## Given text
Foreign Earned income exclusion for expats
What is Foreign Earned income exclusion? Form 2555
Table of contents:
What is foreign earned income Exclusion?
As a US Citizen or a Green Card holder, you are allowed to exclude up to $108,700 of foreign source income on your tax return for 2021 if you maintained a “Tax Home’’ and lived abroad. In addition to this, you can also claim the housing exclusion or deduction for the accommodation costs you incurred abroad.
Before we jump into the 2 types of tests for claiming FEIE, it’s very important to understand the definition for the “Tax Home’’.
Your tax home is your principal place of employment, business/ duty regardless of where your family home lies. If you do not have a fixed home (digital nomad/vagabond) your tax home is your regular place of abode (the place where you spend the most amount of time). The location of your abode is based on your economic/social/family ties. Your abode is not the United States, just because you maintain a family home there.
To conclude, a Tax Home refers to the jurisdiction where the taxpayer conducts this economic and business activity. Use the IRS tool here, if you are unsure.
What are the two methods to claim foreign earned income exclusion ?
The 1st method is called Bonafide Residence Test (BFR). This is a qualitative test, meaning you need to be a bona-fide( good faith) resident of that country, tax home must be in that country, place of work, bank accounts etc. must be in that country for an uninterrupted period that includes an entire tax year (January 1–December 31, if you file a calendar year return). In the initial year of departure, you will have to satisfy the above test by being a resident of that country, the following year to claim BFR. Say that your assignment starts in september 2021, for the tax year 2021, you will have to be a resident in the assignment country for the entire 2022. Your 2021 Tax return will only be filed in January of 2023! Form 2350 needs to be filed for seeking extension of time due to form 2555 – Foreign earned income exclusion. This method is usually applicable to long term assignments of the Taxpayer which usually last more than 12 months.
If your spouse is working abroad as well and has foreign earned income and meets the above criteria, would be eligible for their own separate “ earned income exclusion”. Assuming both are staying in the same foreign home, housing exclusion can be taken by the taxpayer who’s Foreign earned income is higher. The exclusion can also be considered for self-employment income as well.

## Data for analysis

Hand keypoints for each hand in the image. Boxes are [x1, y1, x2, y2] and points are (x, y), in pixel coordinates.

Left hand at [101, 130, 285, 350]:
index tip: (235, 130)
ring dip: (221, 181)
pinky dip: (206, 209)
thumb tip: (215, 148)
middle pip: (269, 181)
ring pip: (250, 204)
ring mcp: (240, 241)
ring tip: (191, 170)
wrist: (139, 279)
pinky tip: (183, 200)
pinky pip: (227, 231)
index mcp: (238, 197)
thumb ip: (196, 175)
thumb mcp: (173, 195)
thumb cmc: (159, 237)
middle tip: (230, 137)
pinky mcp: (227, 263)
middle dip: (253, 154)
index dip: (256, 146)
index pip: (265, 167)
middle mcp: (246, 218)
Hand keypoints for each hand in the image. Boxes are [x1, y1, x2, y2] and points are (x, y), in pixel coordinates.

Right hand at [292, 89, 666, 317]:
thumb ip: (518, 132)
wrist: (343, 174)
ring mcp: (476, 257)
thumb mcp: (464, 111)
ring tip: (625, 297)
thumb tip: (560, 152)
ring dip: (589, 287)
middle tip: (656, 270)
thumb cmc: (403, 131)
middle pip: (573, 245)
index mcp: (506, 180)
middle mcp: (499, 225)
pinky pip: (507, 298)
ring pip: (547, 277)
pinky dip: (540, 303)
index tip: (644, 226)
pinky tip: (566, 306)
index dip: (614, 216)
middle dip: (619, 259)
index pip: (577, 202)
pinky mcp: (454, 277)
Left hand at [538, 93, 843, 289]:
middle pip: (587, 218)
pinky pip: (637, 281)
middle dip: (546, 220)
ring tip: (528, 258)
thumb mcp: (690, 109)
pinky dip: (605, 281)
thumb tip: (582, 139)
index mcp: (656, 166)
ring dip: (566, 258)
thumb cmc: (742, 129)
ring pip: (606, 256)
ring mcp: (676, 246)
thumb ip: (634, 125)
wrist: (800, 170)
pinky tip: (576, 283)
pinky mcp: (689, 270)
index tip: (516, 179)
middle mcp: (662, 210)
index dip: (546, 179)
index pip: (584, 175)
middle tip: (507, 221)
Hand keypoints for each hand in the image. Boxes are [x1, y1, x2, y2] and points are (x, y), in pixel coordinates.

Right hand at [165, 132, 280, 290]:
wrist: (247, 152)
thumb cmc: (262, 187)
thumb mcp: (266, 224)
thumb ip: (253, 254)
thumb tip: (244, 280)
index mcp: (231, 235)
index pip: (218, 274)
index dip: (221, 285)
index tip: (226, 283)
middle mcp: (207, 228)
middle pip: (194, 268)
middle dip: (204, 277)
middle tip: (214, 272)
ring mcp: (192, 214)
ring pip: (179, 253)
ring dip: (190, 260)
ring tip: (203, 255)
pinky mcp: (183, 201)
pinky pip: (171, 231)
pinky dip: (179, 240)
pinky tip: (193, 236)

## Tasks for this exercise
#1 From the page on the foreign earned income exclusion, transcribe the part that begins at the words "Before we jump" and stops after the words "family home there.".
#2 Translate this sentence from the page on the foreign earned income exclusion into Spanish: "The exclusion can also be considered for self-employment income as well."
#3 Write the next part of the page on the foreign earned income exclusion, picking up after its final sentence.

## Numbered answers
#1
Before we jump into the 2 types of tests for claiming FEIE, it’s very important to understand the definition for the “Tax Home’’.
Your tax home is your principal place of employment, business/ duty regardless of where your family home lies. If you do not have a fixed home (digital nomad/vagabond) your tax home is your regular place of abode (the place where you spend the most amount of time). The location of your abode is based on your economic/social/family ties. Your abode is not the United States, just because you maintain a family home there.

#2 La exclusión también puede aplicarse a los ingresos del trabajo por cuenta propia.

#3
The second method is called the Physical Presence Test. This is a quantitative test, where a US Citizen or a resident must live in foreign country for at least 330 days (non-consecutive) over a 365 day period. The 330 full days can be interrupted by periods when you are traveling over international waters or are otherwise not in a foreign country. Assuming a 365 day annual year, a taxpayer can be in the US for a maximum of 35 days in a year to meet the test. Also once 330 foreign days(non-consecutive) conditions are met, then any of the 35 days allowed for US days that are remaining can be rolled back from the beginning of the assignment or the ending of the assignment, thereby extending the qualifying day period,also known as “slide days”. Usually Green card holders follow the PPT method as a safe approach as Green card holders can only be a resident of one country at time! Assuming, if there is a Tax treaty from the taxpayers country of birth/origin/ citizen with the United States, non discrimination clause, if given in the tax treaty can be used to claim BFR in those instances. This is a very aggressive position which may get a scrutiny check from the IRS.
Also, the choice to claim FEIE is of the Taxpayer, on whether to claim or not to claim. Else, it may also be beneficial to go with Foreign Tax credits, if the taxpayer is on assignment to a high tax country. Once the taxpayer does decide to claim the exclusion, the taxpayer has effectively elected to claim the exclusions in all future years that the taxpayer qualifies to claim. The taxpayer can also revoke the election, however might not claim again for 5 years, unless it has special permission from the IRS. The foreign assignment country can change during the year or during the duration of claiming this exclusion. The taxpayer can have back to back assignments in Foreign country without breaking these tests.
Foreign Housing Exclusion
Along with the above mentioned tests for exclusion, the Taxpayer is also eligible for the Foreign housing exclusion or deduction (self-employed). The housing expenses do have a limit on them. For most locations, in 2021 it’s limited to 30% of the $108,700. The housing expenses limits are based on the geographical differences in the housing costs compared to the United States. Staying in Bali would have a different limit as compared to staying in London. The Housing Exclusion is addition to the Foreign Earned Income Exclusion (Over and above of $108,700). There is a table on the IRS website for the same.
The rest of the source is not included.